To disregard the transfer of this stock, and to hold former
stockholders liable to the same extent as if they had made no such
transfer, is the manner or proceeding indicated under proper
circumstances by the National Banking Act itself. Instead of
considering whether to disregard the transfer the Court disregards
the corporate entity of the holding company because it says these
obligations arise from legislative policy. Even if we could find
such a policy, legislative liabilities are numerous. It is probably
a legislative policy that a corporation shall pay all of its debts.
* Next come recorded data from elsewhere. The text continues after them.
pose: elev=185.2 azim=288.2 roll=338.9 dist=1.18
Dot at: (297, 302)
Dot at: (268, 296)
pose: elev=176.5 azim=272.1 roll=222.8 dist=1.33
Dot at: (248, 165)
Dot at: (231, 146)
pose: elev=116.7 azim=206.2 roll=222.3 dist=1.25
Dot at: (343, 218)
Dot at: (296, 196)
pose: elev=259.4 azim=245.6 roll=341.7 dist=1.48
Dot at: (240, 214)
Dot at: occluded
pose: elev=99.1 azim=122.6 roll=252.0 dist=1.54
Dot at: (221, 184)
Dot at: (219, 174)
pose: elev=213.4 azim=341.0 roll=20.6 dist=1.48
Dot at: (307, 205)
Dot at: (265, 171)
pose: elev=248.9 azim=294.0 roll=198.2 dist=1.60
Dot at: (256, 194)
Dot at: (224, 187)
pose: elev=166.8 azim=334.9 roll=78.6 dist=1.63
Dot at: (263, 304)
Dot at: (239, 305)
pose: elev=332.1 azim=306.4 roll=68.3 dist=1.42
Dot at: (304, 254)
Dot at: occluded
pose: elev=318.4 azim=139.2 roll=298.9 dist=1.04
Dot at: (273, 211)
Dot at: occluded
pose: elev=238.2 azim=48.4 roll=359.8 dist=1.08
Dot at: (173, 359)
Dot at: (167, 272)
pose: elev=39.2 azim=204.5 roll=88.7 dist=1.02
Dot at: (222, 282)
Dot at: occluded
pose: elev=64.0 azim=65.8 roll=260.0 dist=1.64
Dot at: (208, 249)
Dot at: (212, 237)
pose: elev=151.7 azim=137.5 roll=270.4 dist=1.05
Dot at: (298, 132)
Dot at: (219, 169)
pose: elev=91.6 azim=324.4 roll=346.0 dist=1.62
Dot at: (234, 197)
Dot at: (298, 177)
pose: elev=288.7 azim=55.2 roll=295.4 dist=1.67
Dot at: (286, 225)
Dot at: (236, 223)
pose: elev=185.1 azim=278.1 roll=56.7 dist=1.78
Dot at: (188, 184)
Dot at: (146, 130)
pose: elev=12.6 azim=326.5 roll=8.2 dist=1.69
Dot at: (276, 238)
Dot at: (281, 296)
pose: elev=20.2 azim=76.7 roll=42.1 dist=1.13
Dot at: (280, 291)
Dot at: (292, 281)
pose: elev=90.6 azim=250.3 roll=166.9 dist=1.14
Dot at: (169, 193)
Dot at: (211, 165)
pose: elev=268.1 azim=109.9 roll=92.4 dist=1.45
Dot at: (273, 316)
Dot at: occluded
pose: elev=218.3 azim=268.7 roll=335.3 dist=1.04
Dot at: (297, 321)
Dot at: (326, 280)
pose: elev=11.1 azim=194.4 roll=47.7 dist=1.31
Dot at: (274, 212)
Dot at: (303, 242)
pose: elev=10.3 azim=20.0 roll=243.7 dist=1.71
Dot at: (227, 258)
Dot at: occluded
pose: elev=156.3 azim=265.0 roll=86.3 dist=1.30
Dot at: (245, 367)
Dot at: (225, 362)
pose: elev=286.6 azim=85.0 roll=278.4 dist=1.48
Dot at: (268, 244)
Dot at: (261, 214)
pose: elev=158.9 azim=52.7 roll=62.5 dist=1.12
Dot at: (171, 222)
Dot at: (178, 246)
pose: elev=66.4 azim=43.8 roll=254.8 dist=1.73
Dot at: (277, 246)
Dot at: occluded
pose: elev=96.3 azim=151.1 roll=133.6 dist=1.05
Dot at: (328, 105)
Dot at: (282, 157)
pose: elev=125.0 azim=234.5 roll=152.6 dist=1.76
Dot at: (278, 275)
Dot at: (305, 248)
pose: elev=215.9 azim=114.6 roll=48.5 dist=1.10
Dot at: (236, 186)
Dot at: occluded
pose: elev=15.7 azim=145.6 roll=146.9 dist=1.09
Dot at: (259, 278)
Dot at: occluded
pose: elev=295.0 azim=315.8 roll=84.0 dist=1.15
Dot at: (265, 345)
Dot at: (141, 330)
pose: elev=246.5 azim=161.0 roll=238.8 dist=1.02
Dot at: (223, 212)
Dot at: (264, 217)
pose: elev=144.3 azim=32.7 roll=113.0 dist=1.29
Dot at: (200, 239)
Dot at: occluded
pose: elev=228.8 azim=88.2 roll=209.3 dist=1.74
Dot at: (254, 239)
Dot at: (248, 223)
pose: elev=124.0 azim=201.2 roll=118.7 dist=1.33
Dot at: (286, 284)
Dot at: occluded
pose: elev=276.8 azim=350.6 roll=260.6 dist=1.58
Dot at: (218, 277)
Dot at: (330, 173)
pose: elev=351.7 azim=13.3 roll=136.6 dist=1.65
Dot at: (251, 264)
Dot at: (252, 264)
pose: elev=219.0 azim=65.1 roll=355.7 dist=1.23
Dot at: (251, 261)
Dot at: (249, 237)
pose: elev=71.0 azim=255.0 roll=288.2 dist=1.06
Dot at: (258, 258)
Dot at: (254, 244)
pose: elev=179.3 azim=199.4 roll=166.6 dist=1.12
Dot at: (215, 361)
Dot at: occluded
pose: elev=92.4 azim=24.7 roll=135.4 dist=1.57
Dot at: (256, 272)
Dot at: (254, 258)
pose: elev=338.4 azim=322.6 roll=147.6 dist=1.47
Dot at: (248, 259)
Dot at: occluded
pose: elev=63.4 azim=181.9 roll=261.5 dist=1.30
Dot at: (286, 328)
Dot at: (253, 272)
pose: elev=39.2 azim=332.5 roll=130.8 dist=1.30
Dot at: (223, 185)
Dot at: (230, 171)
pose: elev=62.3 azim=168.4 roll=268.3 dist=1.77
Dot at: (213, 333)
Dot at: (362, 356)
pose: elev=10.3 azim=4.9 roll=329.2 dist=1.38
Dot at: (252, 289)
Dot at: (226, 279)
The reasoning employed by the Court, we should think, would leave
it uncertain whether stockholders may not be liable for many other
types of indebtedness. Congress, if the matter of banking reform
were left to it, could define the limits of vicarious liability at
the time it was imposed. The Court is leaving the limits and extent
of that liability so vague that a whole cluster of decisions will
have to be written to clarify what is being done today. And
meanwhile, we know of no way that a stockholder can learn the
extent and circumstances of stockholder liability except to give
his name to a leading case. [
Footnote
2/10]
The Court admits that the judgment is "harsh." Why is it so if
it is according to any law that was known or
Page 321 U. S. 383
knowable at the time of the transactions? To enforce a double
liability so incurred would be no harsher than to enforce any
contract obligation that had been assumed without expecting it
would result in liability. This decision is made harsh by the
element of surprise. [
Footnote
2/11] Its only harshness is that which comes of the Court's
doing with backwards effect what Congress has not seen fit to do
with forward effect.
[
Footnote 2/1]
The pertinent sections of the Bank Act follow:
"The shareholders of every national banking association shall be
held individually responsible . . . for all contracts, debts, and
engagements of such association to the extent of the amount of
their stock therein at the par value thereof, in addition to the
amount invested in such shares. . . ."
12 U.S.C. § 63.
"The stockholders of every national banking association shall be
held individually responsible for all contracts, debts, and
engagements of such association, each to the amount of his stock
therein at the par value thereof in addition to the amount invested
in such stock. The stockholders in any national banking association
who shall have transferred their shares or registered the transfer
thereof within sixty days next before the date of the failure of
such association to meet its obligations, or with knowledge of such
impending failure, shall be liable to the same extent as if they
had made no such transfer, to the extent that the subsequent
transferee fails to meet such liability; but this provision shall
not be construed to affect in any way any recourse which such
shareholders might otherwise have against those in whose names such
shares are registered at the time of such failure."
12 U.S.C. § 64.
[
Footnote 2/2]
The authorities cited to support the Court's disregard of the
corporate entity fall far short of persuasion. The quotation of the
statement by Mr. Chief Judge Cardozo from
Berkey v. Third
Avenue Ry. Co., 244 N.Y. 84, 155 N.E. 58, 61,
"that a surrender of that principle of limited liability would
be made 'when the sacrifice is so essential to the end that some
accepted public policy may be defended or upheld'"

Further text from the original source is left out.